In a potent scene late in the film, the rug gets pulled out from under Stan, to the point that he begins questioning his own sanity, unsure of what's been real and what's been a con, not knowing if he's losing his mind or being brilliantly played. Goulding, ingeniously, allows the audience to wonder as well. Walker plays this scene with a hint of menace, an undercurrent of knowing manipulation, wrapped up in sincerity and bursts of seemingly genuine confusion. As the psychiatrist winds around her patient in the dark, the shadows making a cruel mask of her face, the audience is left to wonder what's truth and what's lies — to think back on what had already happened and wonder if there had been an elaborate long con running, and if so where the deceit had begun, how far back the web of lies stretched. The uncertainty places the viewer into Stan's position, concocting paranoid conspiracy theories, lost in the dark, feeling betrayed.
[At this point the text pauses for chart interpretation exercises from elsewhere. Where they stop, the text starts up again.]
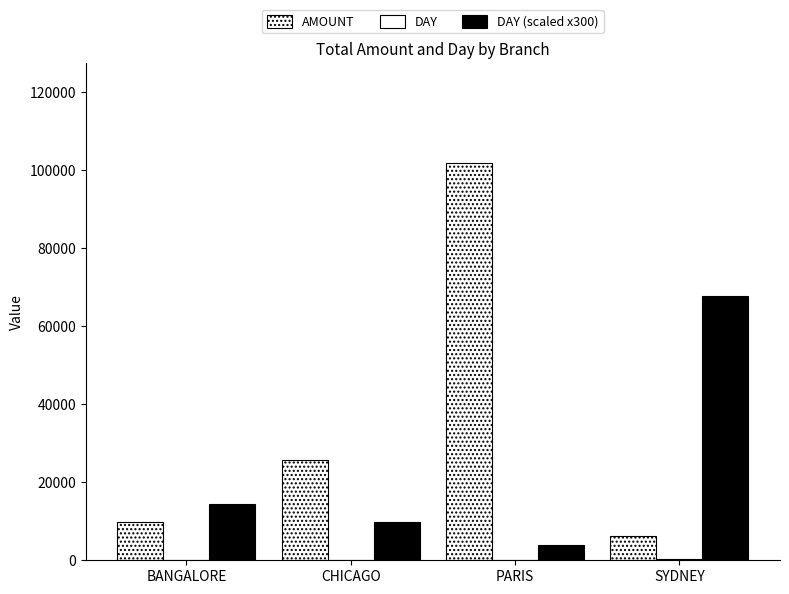

At which label is DAY (scaled x300) closest to 35850?

BANGALORE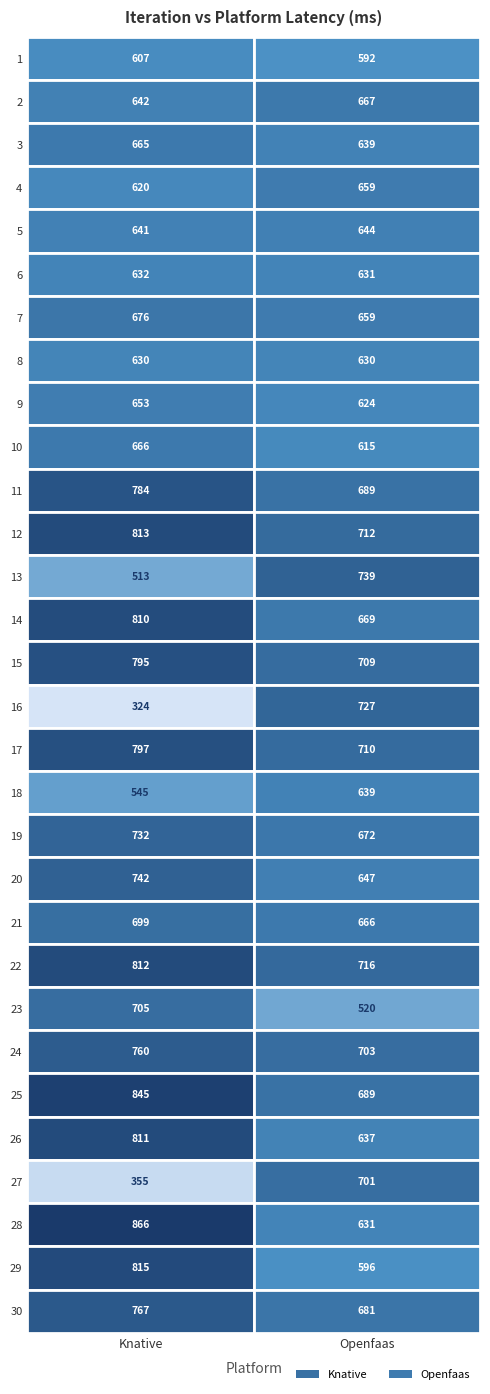

Is it true that 4 equals 659 at 1?

True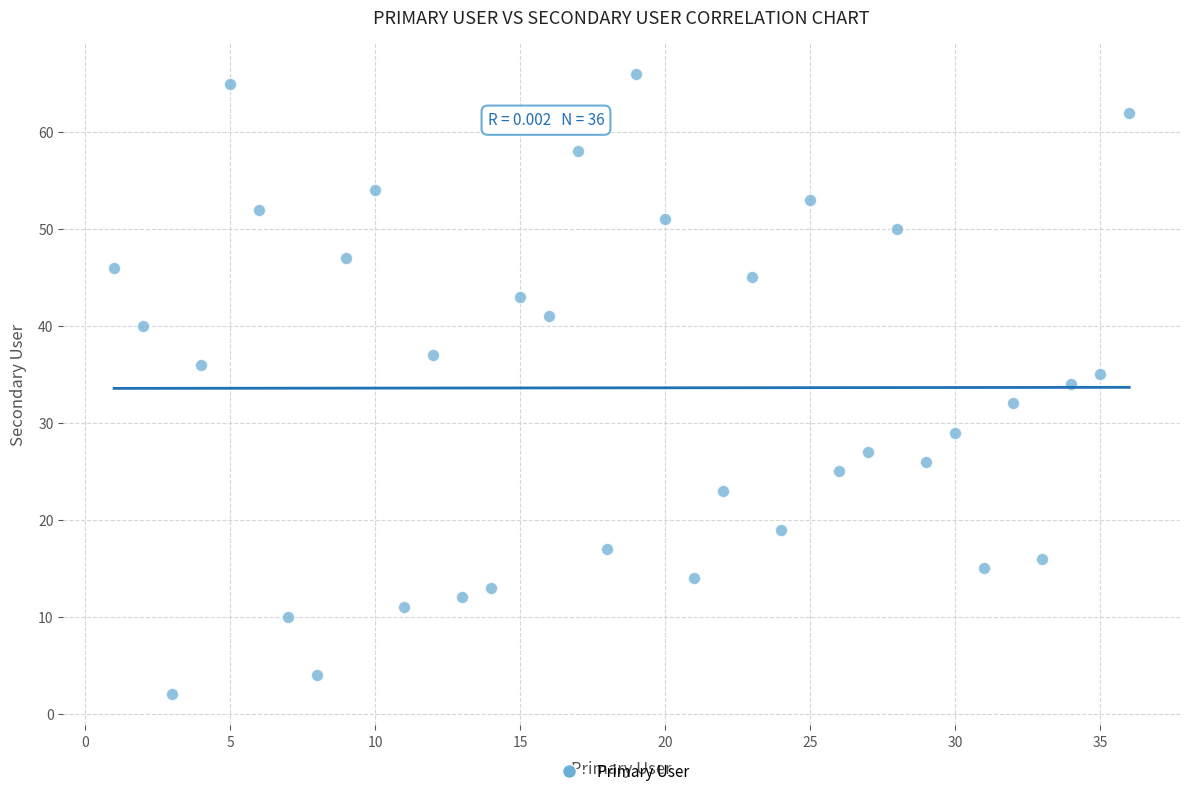

What is the range of X values (max minus min)?

35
Despite its initial box office flop, Nightmare Alley is now regarded as "one of the gems of film noir," according to Stephanie Zacharek in Turner Classic Movies (December 2, 2015.) Source: www.loa.org

2 comments :

jazz lover said...

Probably Edmund Goulding's best film (though the completely forgotten "We Are Not Alone" from 1939 is pretty terrific). Also - that Gloria Grahame pic is absolutely BEWITCHING.

Weirdland said...

thanks for the recommendation, jazz lover, I'll add it to my list of classic films to watch! I see "We Are Not Alone" is the film adaptation of the novel by James Hamilton, a fantastic novelist (Lost Horizon, Goodbye Mr. Chips, Random Harvest) so it must be a great film! I'm glad you enjoy Gloria Grahame heading my blogsite, she's one of my favorite dames!